Scholten is pushing her party to take devoutly religious voters seriously and not concede the faith and freedom lane to Republicans. She says her perspective as a devout person of faith is “deeply missing from the Democratic Party today.”
“Our biggest mistake has been completely giving up that lane of faith,” Scholten said. “That’s why I joke so often, ‘Just a reminder, people go to church.’ When I go to the prayer breakfast, it’s basically me, Lucy McBath and Ted Lieu who are the only ones there on the Democratic side. We just need to be engaging more on this issue — faith and freedom are so inextricably linked.”
Christians of color now constitute the largest subgroups within the Democratic Party. Black Protestants overwhelmingly vote Democratic and have far different views and priorities than White Protestants. But while the share of Americans overall identifying as White Christians has steadily declined, the fall has been particularly stark within the Democratic Party: Between 2006 and 2022, Christians went from making up 85 percent to 62 of the Democratic Party coalition, a 23-point drop, compared with just a nine-point decrease within the GOP, from 94 to 85 percent, according to the Pew Research Center and the Public Religion Research Institute (PRRI).
The share of White evangelical Protestants within the Democratic coalition has plummeted from 17 percent in 2006 to 4 percent in 2022, making Scholten part of a shrinking minority.
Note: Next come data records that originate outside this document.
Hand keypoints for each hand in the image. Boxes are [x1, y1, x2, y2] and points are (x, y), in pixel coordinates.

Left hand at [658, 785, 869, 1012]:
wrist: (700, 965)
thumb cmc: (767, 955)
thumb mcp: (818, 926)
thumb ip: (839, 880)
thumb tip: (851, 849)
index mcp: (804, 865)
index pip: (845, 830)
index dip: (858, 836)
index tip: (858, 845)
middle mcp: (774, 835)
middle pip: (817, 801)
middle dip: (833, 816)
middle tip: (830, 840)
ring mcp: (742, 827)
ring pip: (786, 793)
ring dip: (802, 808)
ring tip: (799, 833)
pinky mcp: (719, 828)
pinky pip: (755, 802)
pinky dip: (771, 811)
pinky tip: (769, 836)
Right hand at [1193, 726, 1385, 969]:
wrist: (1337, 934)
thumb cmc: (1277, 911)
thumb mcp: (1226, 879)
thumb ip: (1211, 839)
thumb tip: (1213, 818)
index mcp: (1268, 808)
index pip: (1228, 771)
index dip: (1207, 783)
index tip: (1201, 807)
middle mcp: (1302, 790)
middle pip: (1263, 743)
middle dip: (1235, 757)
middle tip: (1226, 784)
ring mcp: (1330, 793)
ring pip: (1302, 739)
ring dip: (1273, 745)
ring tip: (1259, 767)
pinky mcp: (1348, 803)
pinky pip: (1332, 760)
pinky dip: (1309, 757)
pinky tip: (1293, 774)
Though just 14 percent of Americans identify as White evangelicals, they remain a powerful interest group “punching above their weight” in conservative politics in shaping both the political discourse and policy on LGBTQ+ issues and abortion rights, said Melissa Deckman, the CEO of PRRI.
Deckman said Democrats will face “strong headwinds” trying to win back White evangelicals at the national level but could gain ground among what she called the “neglected middle” of White non-evangelical Protestants and Catholics.
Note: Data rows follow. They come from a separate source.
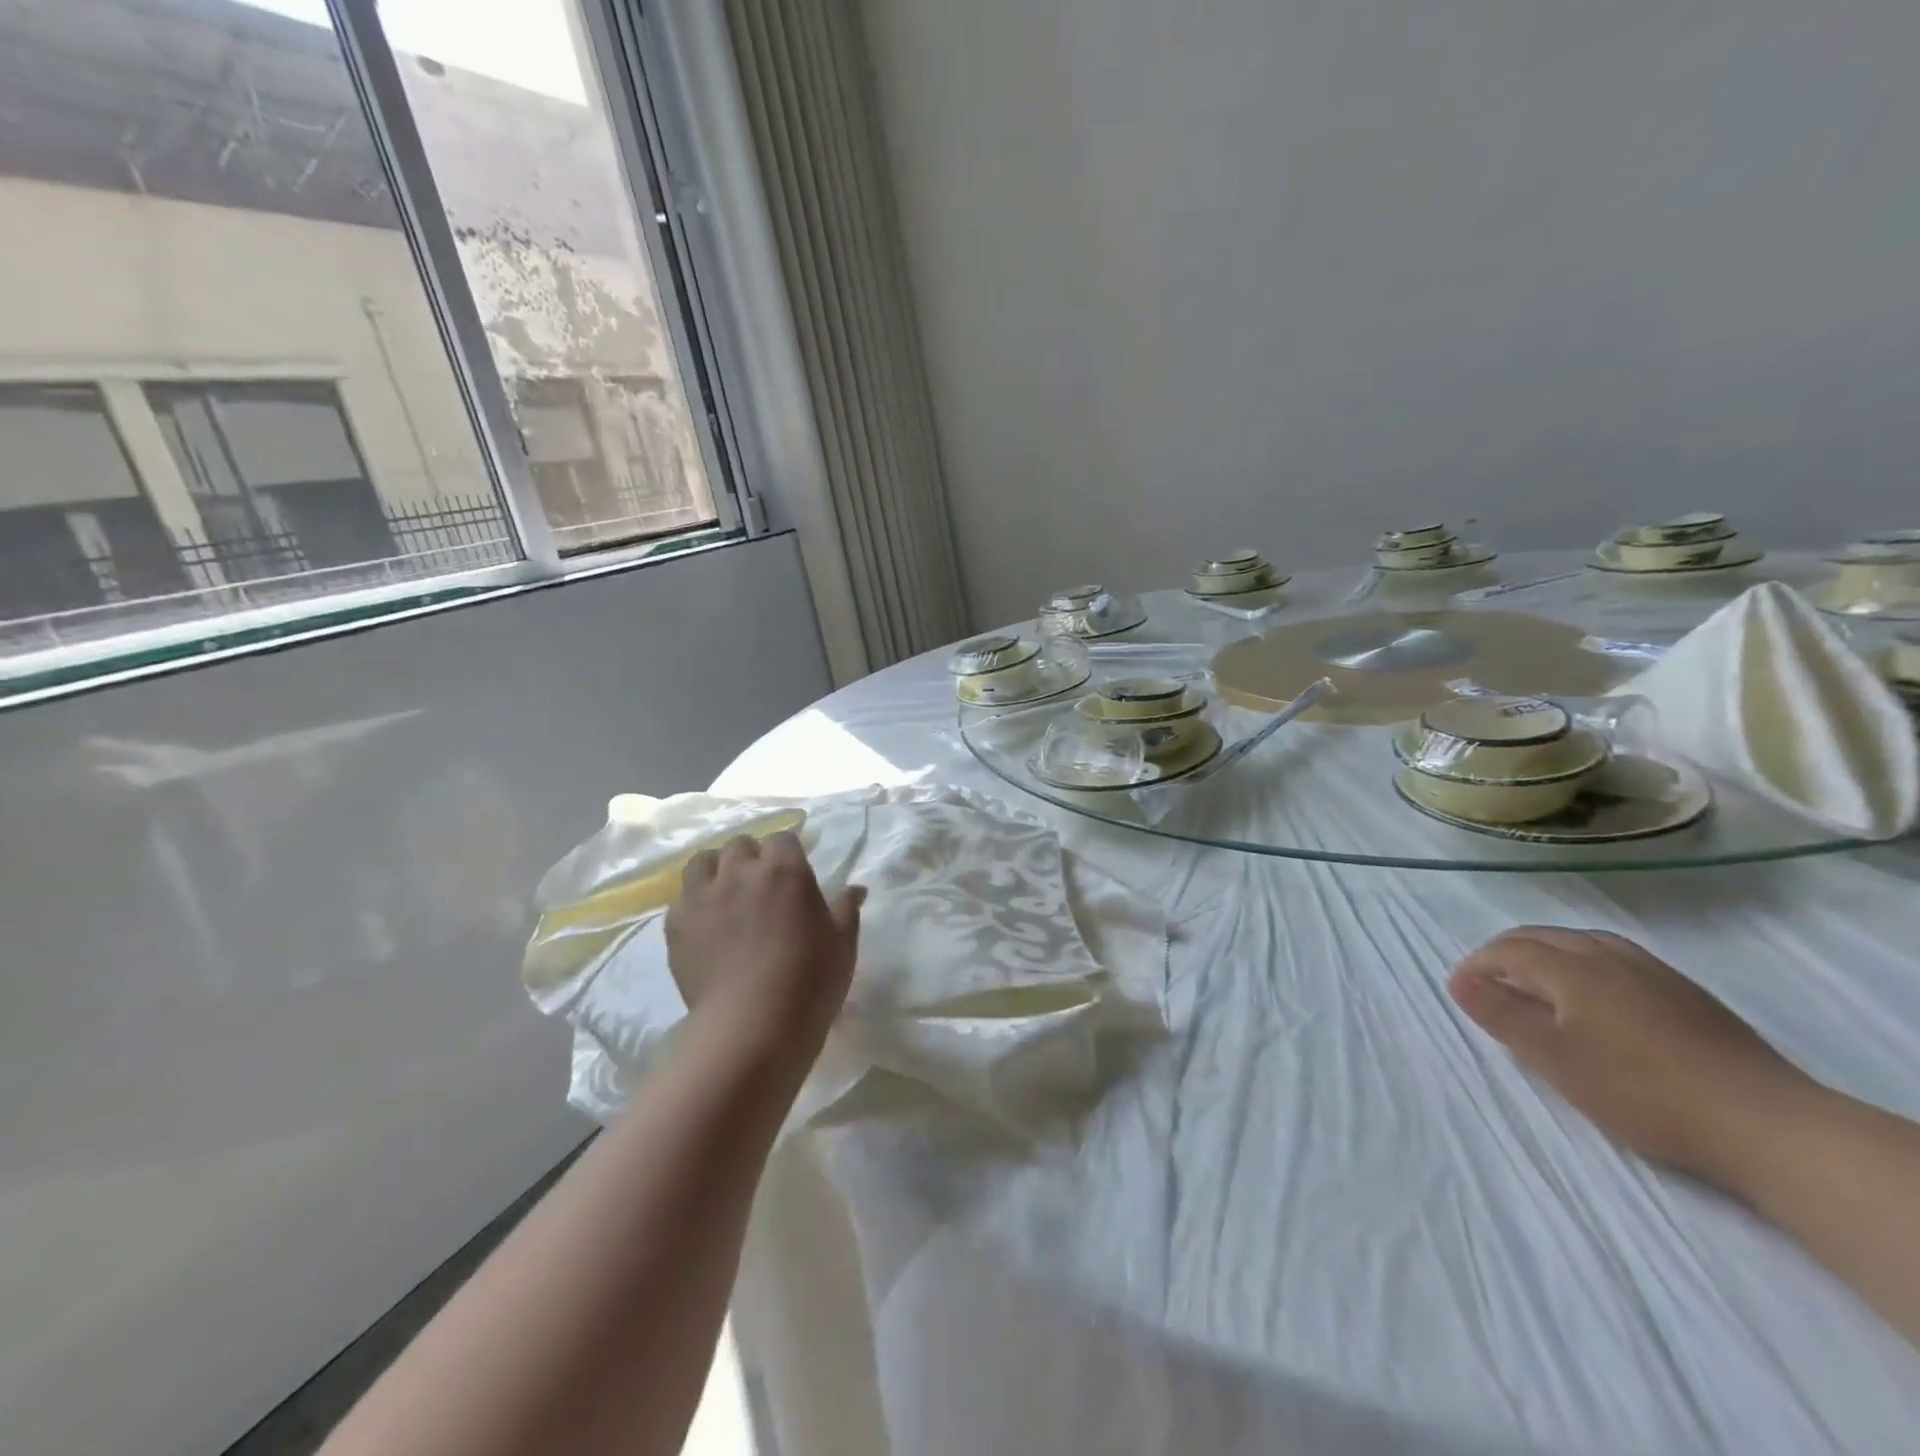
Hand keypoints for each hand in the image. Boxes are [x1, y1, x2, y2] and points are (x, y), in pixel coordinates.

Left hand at [666, 831, 863, 1060]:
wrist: (752, 1027)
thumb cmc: (810, 981)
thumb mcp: (842, 944)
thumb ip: (846, 909)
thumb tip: (857, 888)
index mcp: (784, 869)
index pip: (782, 838)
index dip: (788, 852)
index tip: (795, 871)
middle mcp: (740, 872)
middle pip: (739, 845)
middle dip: (751, 857)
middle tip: (762, 884)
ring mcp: (703, 897)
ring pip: (703, 862)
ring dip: (717, 870)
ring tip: (726, 894)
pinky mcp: (677, 925)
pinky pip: (682, 899)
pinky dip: (694, 904)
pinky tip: (706, 925)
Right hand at [1449, 927, 1812, 1186]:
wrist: (1765, 1124)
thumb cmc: (1641, 1090)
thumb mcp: (1555, 1058)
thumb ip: (1502, 1014)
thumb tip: (1459, 980)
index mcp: (1572, 968)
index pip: (1509, 950)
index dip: (1478, 965)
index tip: (1460, 991)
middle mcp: (1608, 956)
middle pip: (1544, 937)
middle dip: (1506, 952)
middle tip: (1489, 983)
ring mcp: (1653, 972)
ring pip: (1583, 942)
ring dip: (1547, 952)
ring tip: (1536, 981)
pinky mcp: (1686, 994)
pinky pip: (1616, 957)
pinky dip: (1585, 962)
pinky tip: (1596, 994)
“I think you could pull off some religious voters who maybe are more of the swing constituency in presidential elections,” she said. “I just don’t see it happening with White evangelicals anytime soon.”
President Joe Biden, a practicing Catholic, has framed his reelection campaign on a message of bolstering economic and personal freedom. Religious Latinx voters are also a critical swing constituency in 2024. Both political parties will fight to win over Hispanic Catholics and Protestants, most of whom identify as independents or Democrats.
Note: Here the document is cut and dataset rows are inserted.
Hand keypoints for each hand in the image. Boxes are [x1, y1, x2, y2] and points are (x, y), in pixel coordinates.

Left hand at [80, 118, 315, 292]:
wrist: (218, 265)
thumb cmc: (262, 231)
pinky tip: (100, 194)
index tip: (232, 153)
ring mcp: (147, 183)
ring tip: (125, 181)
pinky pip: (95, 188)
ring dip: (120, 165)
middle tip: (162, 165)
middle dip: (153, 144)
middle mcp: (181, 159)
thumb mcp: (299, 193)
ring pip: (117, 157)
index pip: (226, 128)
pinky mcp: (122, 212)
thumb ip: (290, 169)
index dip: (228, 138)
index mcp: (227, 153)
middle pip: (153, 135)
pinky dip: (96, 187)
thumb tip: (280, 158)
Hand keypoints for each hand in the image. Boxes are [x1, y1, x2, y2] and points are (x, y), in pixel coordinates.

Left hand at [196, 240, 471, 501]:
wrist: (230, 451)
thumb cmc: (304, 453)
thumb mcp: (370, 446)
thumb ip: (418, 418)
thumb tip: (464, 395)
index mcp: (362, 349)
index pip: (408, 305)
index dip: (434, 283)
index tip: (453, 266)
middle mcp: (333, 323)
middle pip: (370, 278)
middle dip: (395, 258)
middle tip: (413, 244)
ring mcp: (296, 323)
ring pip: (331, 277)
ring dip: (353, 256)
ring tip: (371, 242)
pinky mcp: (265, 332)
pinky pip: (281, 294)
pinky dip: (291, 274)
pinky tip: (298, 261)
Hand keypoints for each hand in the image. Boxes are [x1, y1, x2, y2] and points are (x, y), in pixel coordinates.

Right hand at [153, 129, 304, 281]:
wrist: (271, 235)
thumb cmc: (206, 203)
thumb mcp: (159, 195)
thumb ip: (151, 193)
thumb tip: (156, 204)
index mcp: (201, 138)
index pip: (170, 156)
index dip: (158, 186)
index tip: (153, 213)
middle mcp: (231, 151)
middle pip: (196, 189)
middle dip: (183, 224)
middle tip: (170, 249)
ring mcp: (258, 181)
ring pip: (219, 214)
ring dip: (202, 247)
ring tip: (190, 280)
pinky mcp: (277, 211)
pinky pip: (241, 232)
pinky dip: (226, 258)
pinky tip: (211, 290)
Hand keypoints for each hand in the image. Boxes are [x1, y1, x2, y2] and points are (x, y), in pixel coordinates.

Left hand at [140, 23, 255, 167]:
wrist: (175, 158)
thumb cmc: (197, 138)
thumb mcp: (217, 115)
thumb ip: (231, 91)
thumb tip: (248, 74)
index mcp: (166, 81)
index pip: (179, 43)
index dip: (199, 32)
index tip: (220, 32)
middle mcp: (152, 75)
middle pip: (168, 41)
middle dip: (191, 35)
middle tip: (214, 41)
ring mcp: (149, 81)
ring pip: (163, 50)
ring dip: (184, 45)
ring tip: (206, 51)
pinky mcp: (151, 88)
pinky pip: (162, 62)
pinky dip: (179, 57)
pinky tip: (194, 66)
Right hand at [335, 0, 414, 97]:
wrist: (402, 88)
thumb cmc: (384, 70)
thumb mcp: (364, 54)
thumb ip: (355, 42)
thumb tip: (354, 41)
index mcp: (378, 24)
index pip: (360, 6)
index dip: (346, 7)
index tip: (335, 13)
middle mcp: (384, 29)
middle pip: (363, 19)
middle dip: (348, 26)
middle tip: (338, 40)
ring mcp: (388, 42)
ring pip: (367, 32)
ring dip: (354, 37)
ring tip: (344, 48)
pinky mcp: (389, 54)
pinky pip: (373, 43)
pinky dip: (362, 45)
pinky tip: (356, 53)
The state of Michigan, which Biden carried in 2020, will again be crucial to his chances of winning a second term. Both Scholten’s youth and population shifts within Michigan from the East to the West side of the state, Smidt said, could make her a key figure in Democratic politics for years to come.
“There’s a lot of opportunities for her — she could be a fairly unifying figure,” Smidt said. “I think she has a potentially bright future ahead of her.”
Scholten has linked faith and freedom with her advocacy for gun safety legislation and abortion rights in Congress, frequently invoking parental rights and the sanctity of life to argue against abortion restrictions.
Scholten believes above all, Democrats shouldn’t attempt to monopolize religious voters or to claim their political agenda best serves a particular religious end, but instead, make space within the party for all voters’ individual relationships with their faith.
“I think one way that Democrats have really gone astray is by responding to the Republican message of ‘this is what the Bible says we should do’ by saying, ‘no, this is what the Bible says we should do, it’s the exact opposite’ in trying to claim a political end for Jesus,” she said. “And I say all the time: Jesus was not a Republican or a Democrat. Nobody gets to claim him. He’s nobody’s Jesus, because he’s everybody’s.”